### EXTRAIT DU TEXTE
Point de vue

 5 ans après l'entrée en vigueur du RGPD, où en sommes-nous ?


Depuis l’entrée en vigueur du Règlement Général à la Protection des Données (RGPD) en 2018, les autorités de contrôle européennes ont prononcé un total de 1.640 sanctions (dont 87 sanctions prononcées par la Commission Nationale Informatique et Libertés en France). Si les régulateurs européens avaient en premier lieu les GAFAM pour cible, des organisations de toutes tailles et tous secteurs (collectivité territoriale, établissement public, profession libérale, start-up, PME) ont été visées par les sanctions prévues par le RGPD.

Socle de la réglementation européenne sur la protection des données personnelles, le RGPD est aujourd’hui intégré à de nouvelles obligations issues de la stratégie numérique européenne dont notamment, celles du Digital Market Act (DMA), du Data Governance Act (DGA) ou encore du projet de règlement Artificial Intelligence Act (AIA). Les nouveaux usages de la donnée et l’accélération de la digitalisation au sein des organisations favorisent le traitement de données en masse et augmentent ainsi le risque lié à la vie privée mais également à la sécurité de ces données.

Notre enquête auprès des DPO des organisations françaises a eu pour objectif de faire le bilan des 5 années de mise en œuvre du RGPD à travers la mise en perspective des différents impacts de l’entrée en vigueur du RGPD, des enjeux et opportunités communs et des risques persistants en matière de protection des données.
 


Gouvernance


La désignation d’un DPO et le choix de son rattachement hiérarchique constituent des étapes clés dans la mise en conformité au RGPD. 92% des organisations interrogées ont désigné un(e) DPO. Parmi les organisations ayant désigné un DPO, seulement 32% ont un(e) DPO indépendant(e) car rattaché(e) directement à la Direction Générale de l’organisation. Dans les autres organisations, la fonction de DPO est rattachée hiérarchiquement à la Direction juridique pour 36% d’entre elles ou à la Direction de la conformité pour 28% d’entre elles.

La majorité des organisations interrogées (67%) a établi une gouvernance pour la gestion de la protection des données à travers la désignation de référents au sein de chaque direction ou filiale. Ces derniers ont pour rôle principal d’être le relais du DPO ou de sensibiliser les collaborateurs. Seulement un tiers des organisations a indiqué que les référents désignés avaient une responsabilité allant au-delà de ces deux rôles (e.g., objectifs de déploiement et de documentation de la conformité au RGPD dans leur périmètre).

L’ensemble des organisations interrogées dispose d’un budget dédié à la conformité RGPD. Ce budget varie très fortement pour les organisations ayant un chiffre d’affaires supérieur à 100 millions d’euros puisqu’il oscille entre 250.000 et 2 millions d’euros pour 54% d’entre elles et entre 10.000 et 100.000 euros pour 68% d’entre elles. En revanche, pour les organisations de taille plus réduite (chiffre d’affaires inférieur à 100 millions d’euros), le budget alloué pour la protection des données est largement inférieur puisqu’il est de moins de 10.000 euros pour 69% d’entre elles.

### DONNÉES ENREGISTRÉES
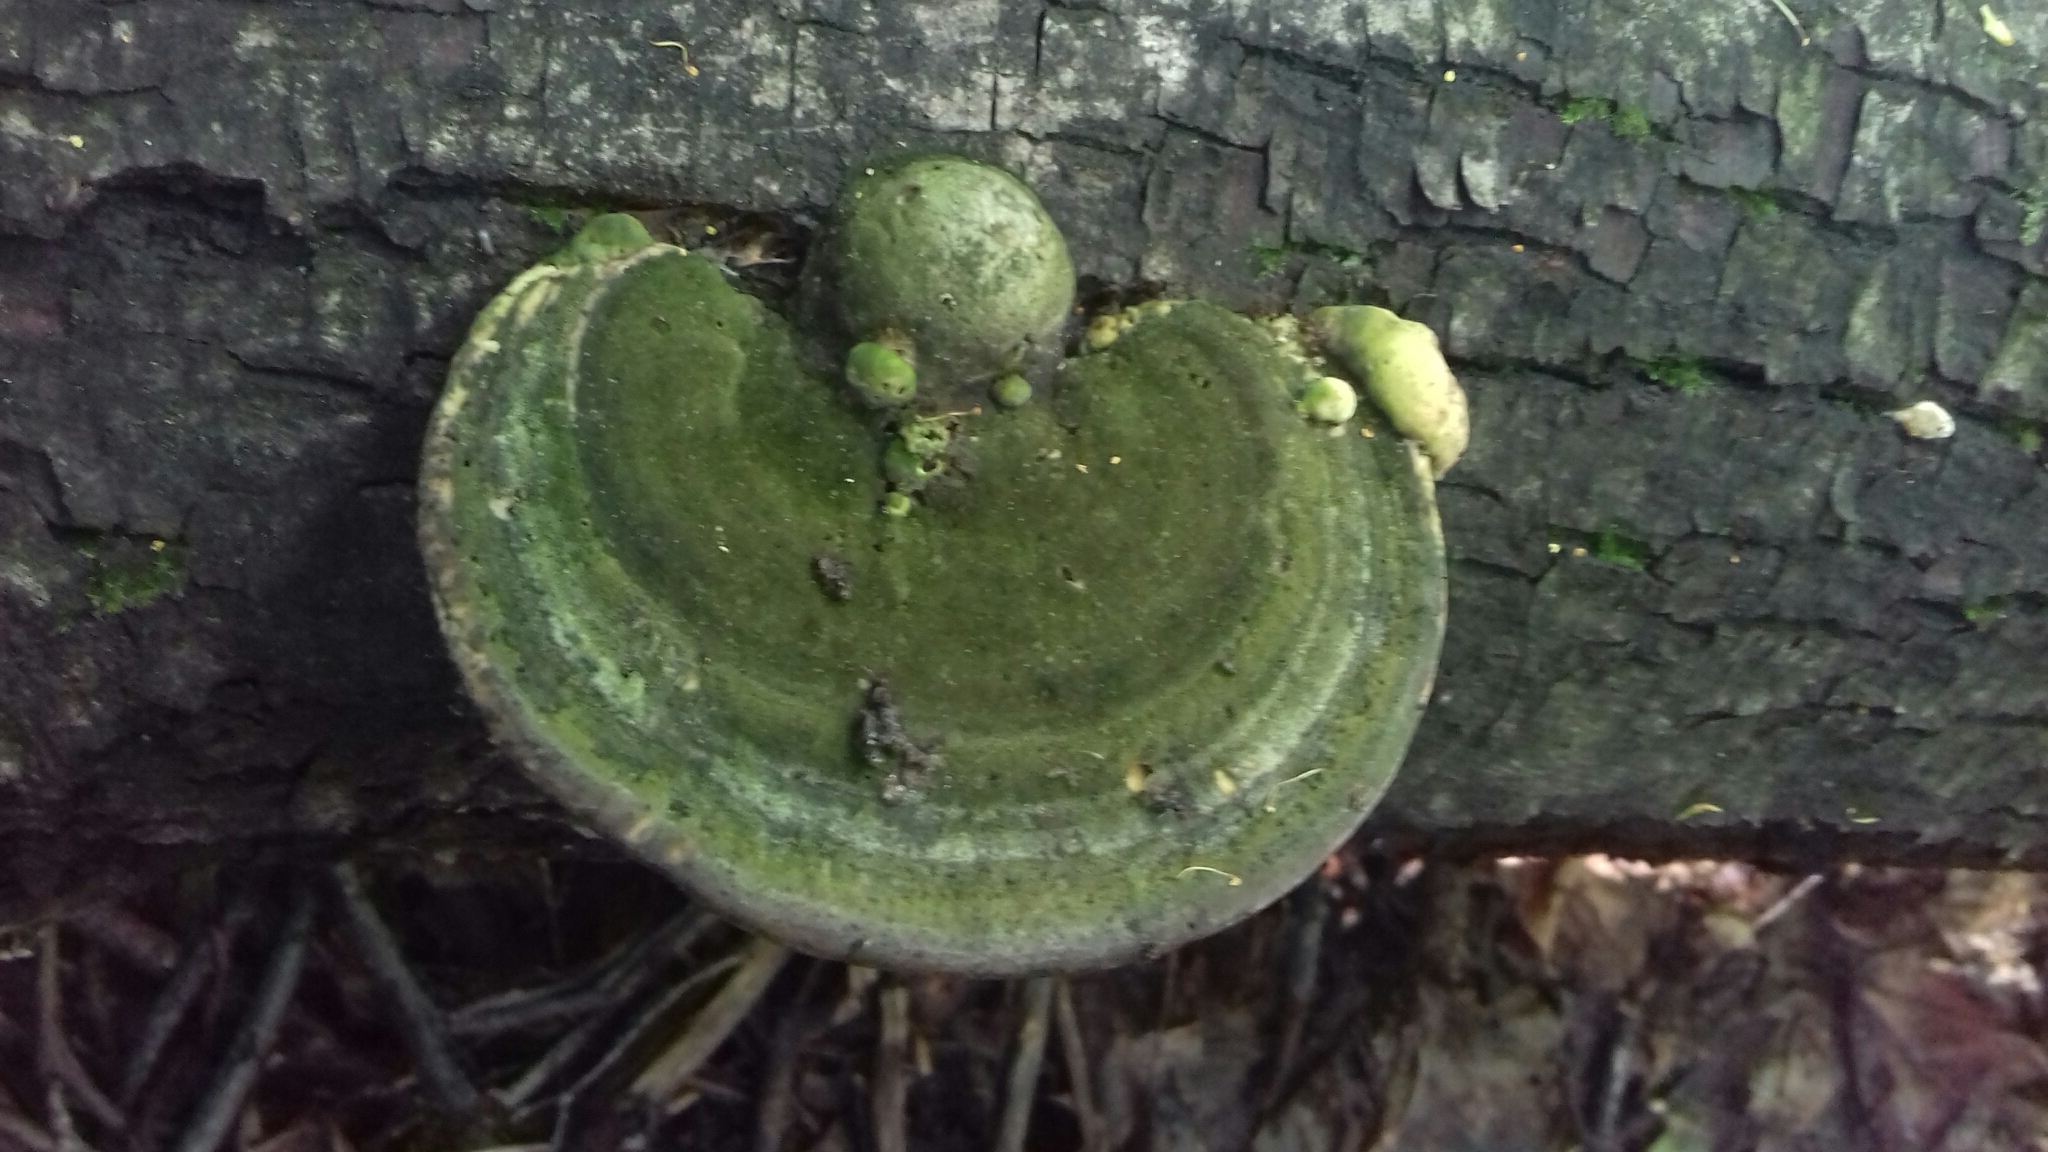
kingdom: Fungi
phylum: Basidiomycota
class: Agaricomycetes
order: Polyporales
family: Polyporaceae
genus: Trametes
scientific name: Trametes gibbosa
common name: Lumpy bracket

### EXERCICES À FAIRE
(A) Répondez à ces questions sur le texte sur le RGPD :
(i) Combien de sanctions la Commission Nationale Informatique et Libertés a-t-elle prononcées ?
(ii) Quel pourcentage des organisations interrogées a désigné un(e) DPO ?
(iii) Quelle part des organisations interrogées a désigné des référents au sein de chaque direction ou filiale ?
(B) Recopiez sans rien changer tout ce qui va, dans le texte sur le RGPD, de « Notre enquête auprès » jusqu'à « 28% d’entre elles. ».
(C) Reprenez le texte sur le RGPD après sa dernière phrase et poursuivez-le.
Ces entrées viennent d'une autre source que le texte sur le RGPD.

### RÉPONSES PAR EXERCICE
(A)
(i) 87 sanctions.
(ii) 92 %.
(iii) 67 %, soit la majorité.

(B)
Notre enquête auprès des DPO des organisations françaises a eu pour objectif de faire le bilan des 5 années de mise en œuvre du RGPD à travers la mise en perspective des différents impacts de l’entrée en vigueur du RGPD, des enjeux et opportunités communs et des risques persistants en matière de protection des données.
 


Gouvernance


La désignation d’un DPO et le choix de son rattachement hiérarchique constituent des étapes clés dans la mise en conformité au RGPD. 92% des organisations interrogées ont désigné un(e) DPO. Parmi les organisations ayant désigné un DPO, seulement 32% ont un(e) DPO indépendant(e) car rattaché(e) directement à la Direction Générale de l’organisation. Dans les autres organisations, la fonction de DPO est rattachée hiérarchiquement à la Direction juridique pour 36% d’entre elles ou à la Direction de la conformité pour 28% d’entre elles.

(C)
La communication des risques liés à la protection des données auprès des instances dirigeantes est un élément clé dans le cadre de la mise en place d’un dispositif de conformité robuste. 38% des organisations interrogées disposent d’un comité dédié à la protection des données se réunissant 1 à 3 fois par trimestre et 44% des organisations abordent la protection des données au sein d’autres comités tels que le comité des risques, le CODIR ou le COMEX. Les sujets principalement abordés lors de ces comités sont les risques liés à la protection des données (31%), le suivi des plans d’action ou des remédiations (27%) et les actualités règlementaires (23%).

D’après les organisations ayant répondu à l’enquête, la mise en place du dispositif de conformité au RGPD se heurte principalement aux trois obstacles suivants : le manque de ressources humaines (25%), le manque d’implication (17%) et le manque de coordination (15%) des différentes parties prenantes. La capacité à auditer le dispositif de conformité dans l’ensemble des processus et filiales se heurte quant à elle à deux difficultés principales (50%) : le manque de ressources financières et le manque d’engagement des instances dirigeantes.



Impact du RGPD dans les différents domaines d’activités


Les organisations ont estimé que le RGPD leur avait permis de renforcer la sécurité des données personnelles (19%) et de disposer d’une meilleure vision des données collectées et traitées (17%).

La mise à jour et la tenue du registre des traitements, l’information des personnes concernées ainsi que la formation des personnes sont les principales thématiques sur lesquelles les répondants s’estiment les plus avancées.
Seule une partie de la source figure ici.